Note: This is the final section of the essay. For the occasions where it was delivered, please see the note at part one.
3. Above all, the Gospel of free grace would have continued to be shadowed behind the unreformed ritual and malformed theology of the Roman Catholic church.
Due to the decision of the Council of Orange in 529, the church had committed itself to a moderate Augustinian perspective on salvation. That is, while affirming Augustine’s emphasis upon the sovereignty of God’s grace and the utter depravity of humankind, the council hedged on the doctrine of predestination. After that, theologians in the history of the church sought to give more and more freedom and responsibility to human beings. By the time the fifteenth century came to an end, there was a form of covenant theology as articulated by theologians of the via moderna, summarized in the phrase, “God will not deny his grace to anyone who does what lies within them.” Ultimately, that meant doing good, especially, being baptized and participating in the sacrament of penance, and shunning evil. Penance became a key part of the Catholic means of gaining assurance of forgiveness and pardon. This penitential system was typically quite rigorous, provided only temporary relief with conditions attached. At least part of the reason for this was that the “effective removal of religious guilt and anxiety this side of eternity would have meant the end of medieval religious institutions.”
Of course, Luther’s Reformational discovery, that God’s righteousness shall come to those who live by faith, fundamentally threatened the basis of medieval religion and piety. If salvation came by faith alone in Christ alone, and if this provided an effective removal of religious guilt and anxiety, then the forms of penance that had proved so financially profitable for the church (particularly, indulgences) were not only unnecessary, but blasphemous.
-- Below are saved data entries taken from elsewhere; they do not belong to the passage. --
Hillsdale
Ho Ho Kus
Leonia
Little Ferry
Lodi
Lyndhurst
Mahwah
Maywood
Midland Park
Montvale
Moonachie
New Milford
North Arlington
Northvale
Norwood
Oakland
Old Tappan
And yet, Luther’s discovery was actually a recovery of Augustinianism, articulated for the church at the Council of Orange—for this justification, this righteousness, could only come by faith which was granted by God through his sovereign grace.
But if this recovery of the Gospel had not occurred at that point, if the Reformation had not happened, then we would not be here in this church. If we went to church at all, we would still be observing the Mass, perhaps slightly revised by Vatican II (perhaps not, since there probably would not have been a Vatican II). We would still be observing an intense penitential system, seeking forgiveness and yet resigned to the fact that we would never fully know forgiveness in this life. The church as a whole would still carry the same fuzziness on how someone was right with God that characterized it before the sixteenth century Council of Trent, for without the Reformation there would have not been a Counter or Catholic Reformation or a Jesuit movement. Not only would the church have become irrelevant due to its corruption, but it would have been irrelevant pre-eminently due to its doctrine. In answer to the question, “What must I do to be saved?” the church still would answer, “Have you ever thought about lighting a votive, sponsoring a mass, or making a pilgrimage?”
The sheer fact that there are millions of Protestant Christians throughout the past five hundred years that have known peace with God having been justified by faith alone demonstrates that the Reformation was a vitally important reality, which transformed individuals, households, cities, and nation-states. While, perhaps, it may not have had the importance to modernity that some historians have claimed, it is undeniable that the Reformation was a genuinely significant event. In a recent brilliant social history of Calvinism by historian Philip Benedict, he observed that “the story of the establishment and defense of Europe’s various Reformed churches is fundamental to the history of the late sixteenth and seventeenth centuries.” The reason for this was that for that time, “it made a difference in people’s life experience whether they were raised as Lutherans, Reformed, or Catholics.” The Reformation made a difference in piety and worship, culture and politics. It continues to make a difference in our lives today, as evident in the worship of this Reformation church and in the profoundly good news that we are right with God by faith in Jesus. To tell the story as though the Reformation never happened or was insignificant to the story of early modern Europe and all that came after is to fail to tell the story at all.